Kesha Ram

The first diversity criteria that I fit into coming to UVM was being incredibly far away from most students moving to Vermont. For someone from LA, I just wanted to jump right in and experience what I think is the culture that UVM and Vermont offers, which is very unique compared to where I'm from.

But there were some challenges related to that as well. I remember teachers in class would use examples of being on a ski lift or seeing fireflies, and that was something I couldn't even relate to being all the way from Los Angeles. So I would have to raise my hand and say, you know, "I've seen a firefly in a 'Lion King' movie, but other than that I have no idea what you're talking about." So, you know, just being from a different place and really getting to know the culture and environment here was experiencing a new sense of what diversity can be, which includes people from all walks of life and making sure that you're experiencing everyone's culture was a really new and wonderful experience when I got here. And it did have its challenges. And I'd say to students coming here from different places or from different backgrounds that you will meet some challenges.

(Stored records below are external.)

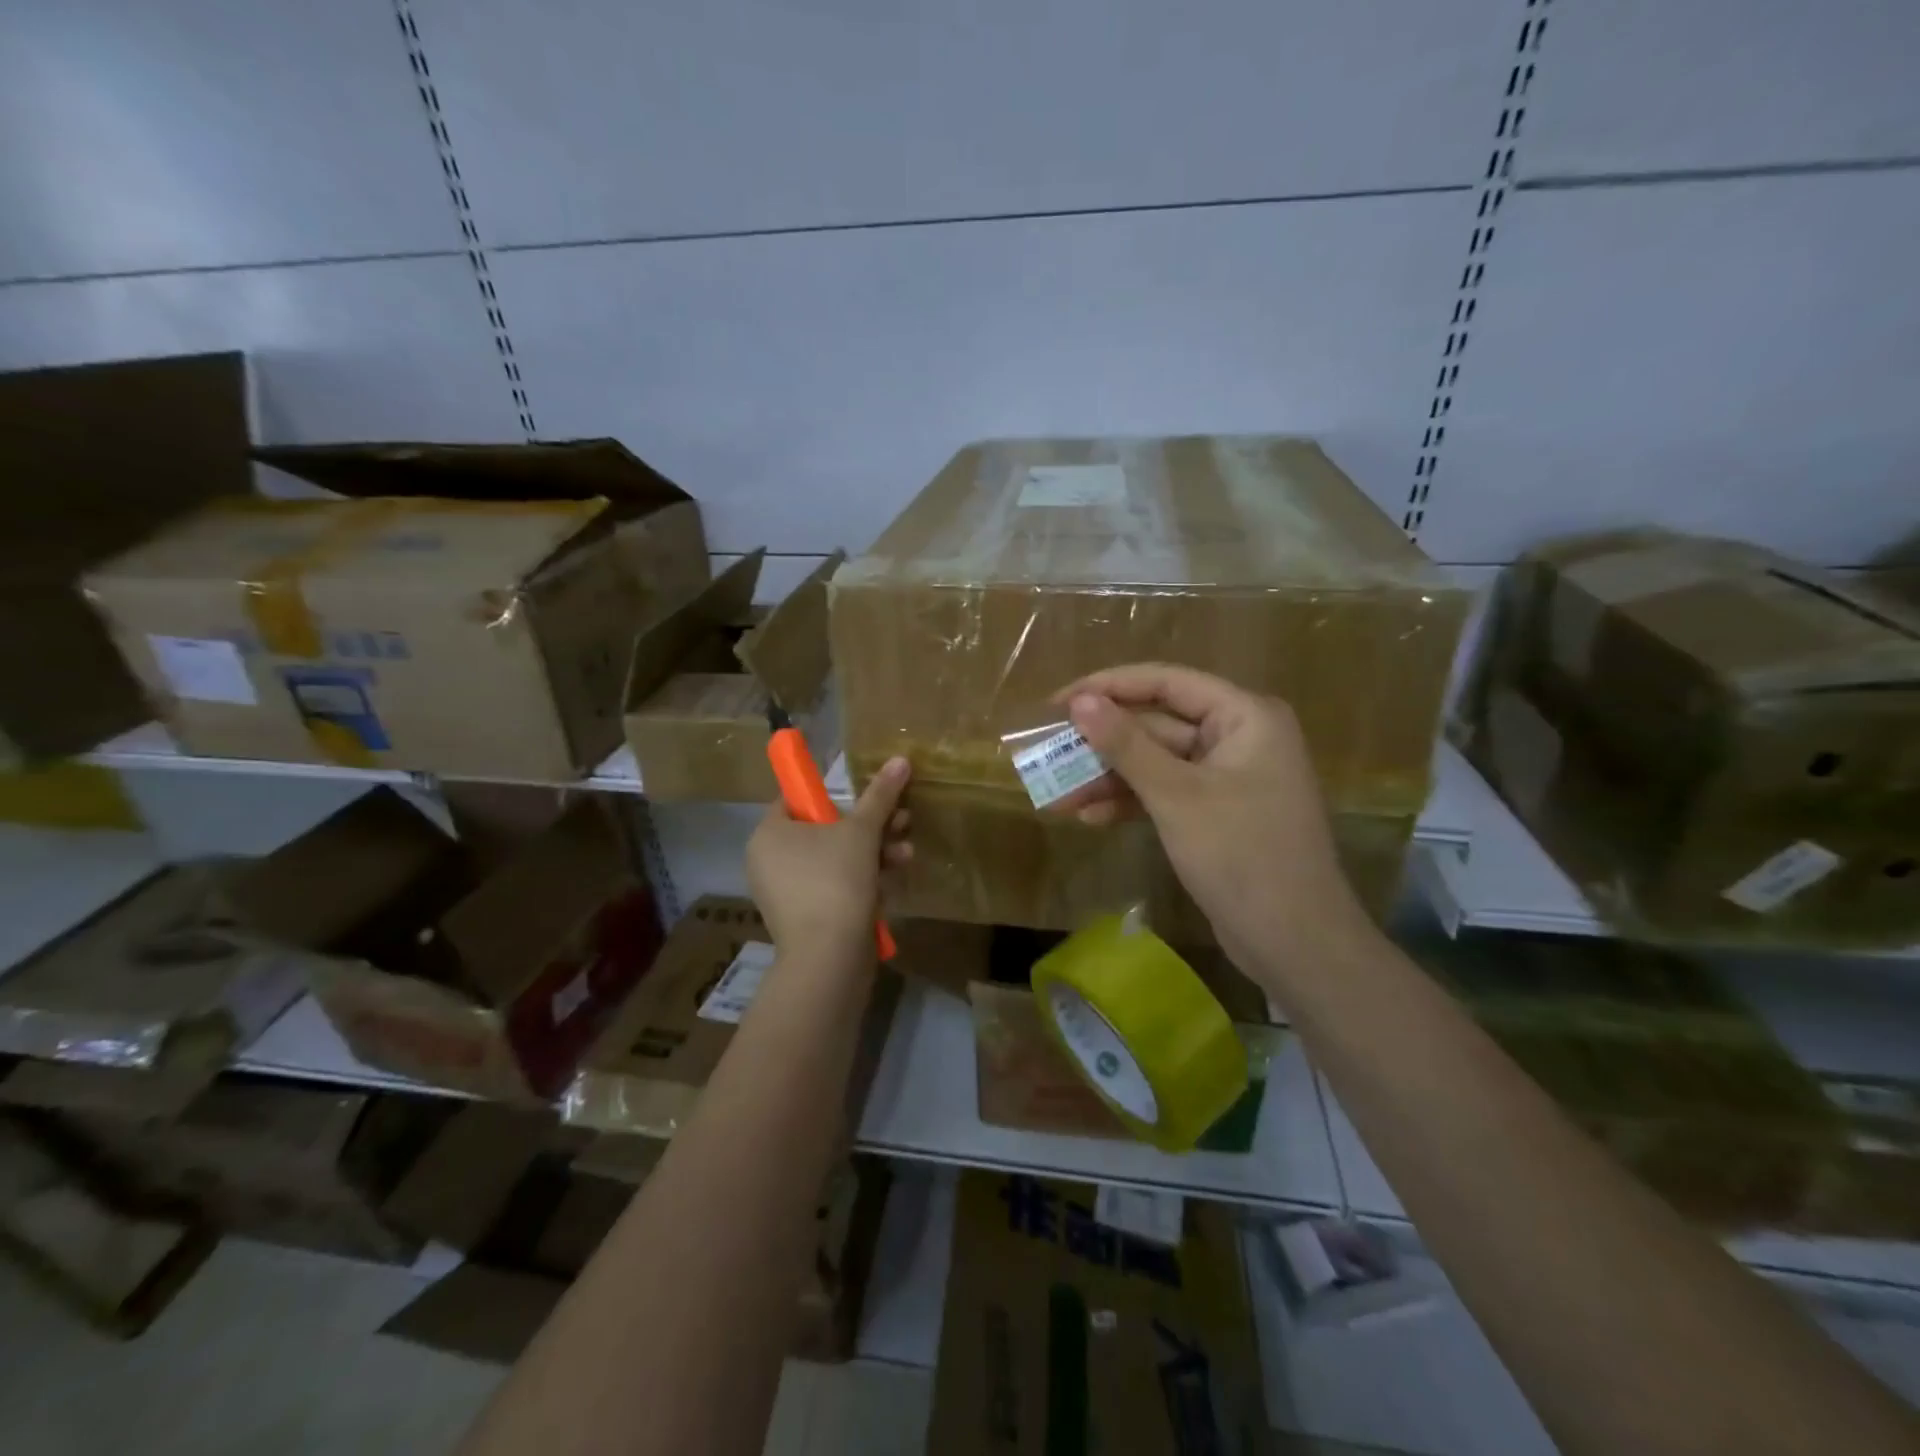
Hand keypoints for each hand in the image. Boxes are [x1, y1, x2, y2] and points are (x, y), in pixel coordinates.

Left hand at [747, 756, 911, 954]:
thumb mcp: (862, 832)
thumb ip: (880, 795)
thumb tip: (900, 759)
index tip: (869, 798)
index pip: (798, 799)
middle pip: (825, 830)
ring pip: (835, 860)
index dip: (835, 794)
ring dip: (875, 853)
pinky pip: (834, 888)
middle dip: (870, 827)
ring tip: (906, 854)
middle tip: (903, 822)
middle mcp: (770, 861)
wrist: (828, 959)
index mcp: (769, 834)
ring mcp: (786, 893)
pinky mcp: (805, 919)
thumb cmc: (835, 882)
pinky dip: (862, 882)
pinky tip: (891, 883)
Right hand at [1058, 664, 1375, 980]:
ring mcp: (1228, 777)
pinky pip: (1166, 793)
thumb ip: (1126, 745)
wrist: (1296, 944)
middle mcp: (1238, 737)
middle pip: (1157, 724)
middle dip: (1102, 744)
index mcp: (1244, 716)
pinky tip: (1090, 818)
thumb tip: (1079, 702)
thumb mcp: (1176, 796)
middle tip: (1048, 752)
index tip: (1056, 703)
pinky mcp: (1216, 813)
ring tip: (1057, 796)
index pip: (1166, 682)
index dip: (1107, 687)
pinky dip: (1131, 803)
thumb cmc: (1241, 856)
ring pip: (1156, 763)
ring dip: (1109, 778)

You know, this is a predominantly white institution, it's also one where students look at you funny and ask why you've come all the way from Los Angeles to be here. And I would say, you know, I wanted to leave California, I got full scholarships to a number of schools in New England and the International Leader of Tomorrow Award from the University of British Columbia, but once I got to Burlington and saw how open and tolerant people could be if you gave them the chance, I really fell in love with this school. And, particularly, as the first student of color to fulfill a term as the student body president, I think that it was really important for students to see a young woman who was multiracial assume that role and really prove that students of color could overcome the challenges associated with being in such a white institution and could really take leadership in that regard and not just try to push an agenda that only helped the small amount of students of color that are here, but really try to make those connections and help students understand that bringing diverse perspectives to the table is really important for actually accomplishing things and allowing new voices to be heard in the governments of the university. So that was an incredibly rewarding and wonderful experience.

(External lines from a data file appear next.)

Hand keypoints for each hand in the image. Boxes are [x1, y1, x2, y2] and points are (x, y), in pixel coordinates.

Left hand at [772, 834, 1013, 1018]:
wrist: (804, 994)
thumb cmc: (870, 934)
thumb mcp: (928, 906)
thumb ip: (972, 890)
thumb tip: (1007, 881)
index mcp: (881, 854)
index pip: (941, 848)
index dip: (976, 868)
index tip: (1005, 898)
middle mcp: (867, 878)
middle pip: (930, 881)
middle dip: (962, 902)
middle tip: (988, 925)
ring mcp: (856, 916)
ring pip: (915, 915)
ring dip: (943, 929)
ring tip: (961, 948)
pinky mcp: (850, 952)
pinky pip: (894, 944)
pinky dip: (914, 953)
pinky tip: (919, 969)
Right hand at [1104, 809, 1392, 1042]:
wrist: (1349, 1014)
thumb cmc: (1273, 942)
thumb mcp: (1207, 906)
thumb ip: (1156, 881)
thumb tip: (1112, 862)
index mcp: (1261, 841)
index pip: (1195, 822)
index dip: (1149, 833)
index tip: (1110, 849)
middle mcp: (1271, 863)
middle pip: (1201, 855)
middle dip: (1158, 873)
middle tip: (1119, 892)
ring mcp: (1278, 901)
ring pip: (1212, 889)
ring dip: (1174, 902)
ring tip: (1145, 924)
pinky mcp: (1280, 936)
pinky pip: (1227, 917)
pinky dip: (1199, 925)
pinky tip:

With diversity, a lot of times, it can get really fuzzy and think students think, you know well we'll just throw all of the messy things into the category of diversity. You know, that's all the things that we sometimes celebrate, and we want to embrace, but we don't quite understand. And I think that what was driven home for students in seeing someone not embrace diversity, but let diversity embrace them and their leadership was that it is really important to celebrate diversity and to understand that it is all of us and it is all of what we bring to the table and all of the differences that we share and that we revel in, and not something that we sort of try to understand but set aside to go about our daily lives. It's making sure that we're enriching ourselves and having the full experiences that we can at the university.